= RECORDS SHOWN =
#####

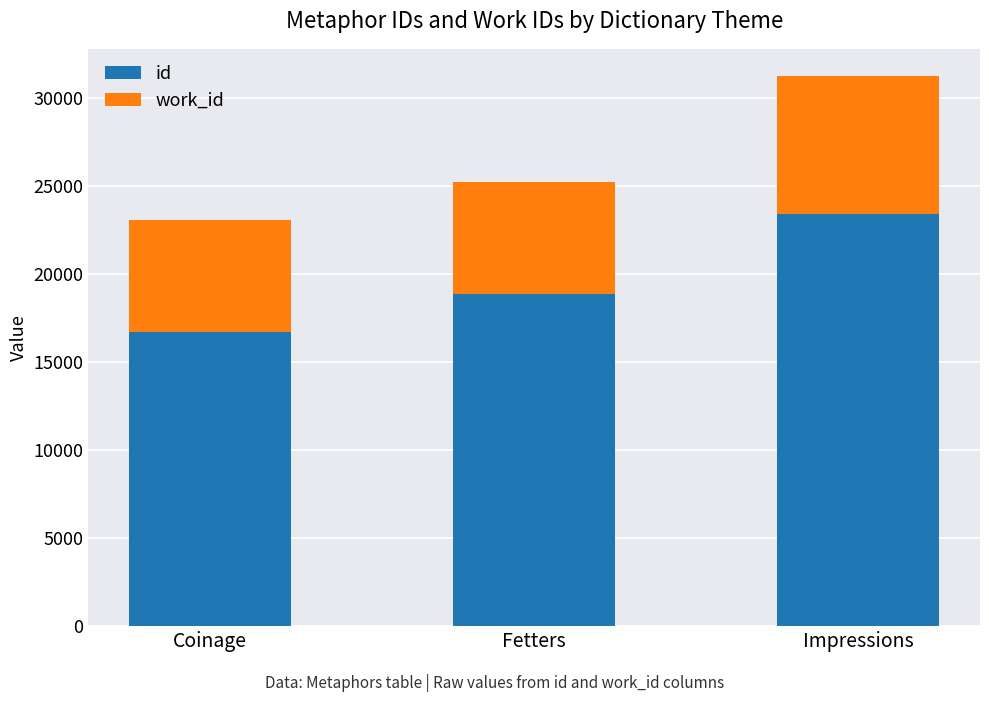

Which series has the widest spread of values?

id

#####

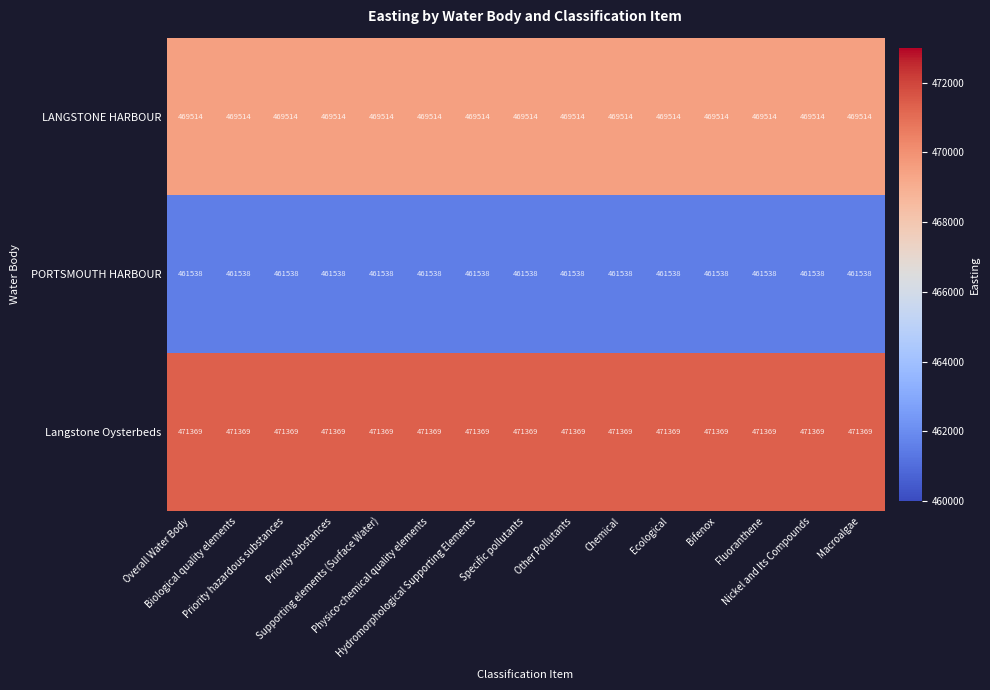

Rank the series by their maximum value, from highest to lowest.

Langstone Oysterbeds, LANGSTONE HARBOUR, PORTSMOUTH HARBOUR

#####

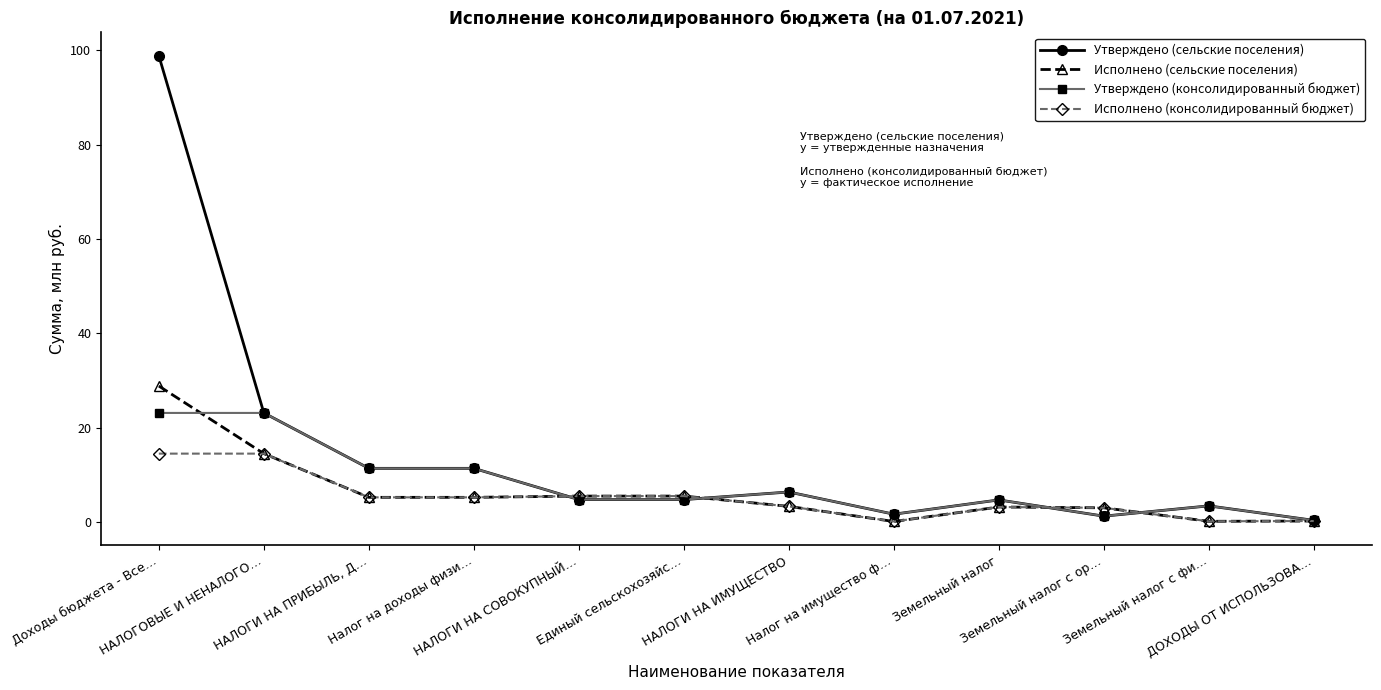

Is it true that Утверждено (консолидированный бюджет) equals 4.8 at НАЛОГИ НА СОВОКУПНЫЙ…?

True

#####

= ABOUT THIS TASK =
Pull out every line of the entries above that contains the word "series".

= EXERCISE OUTPUT =
Which series has the widest spread of values?
Rank the series by their maximum value, from highest to lowest.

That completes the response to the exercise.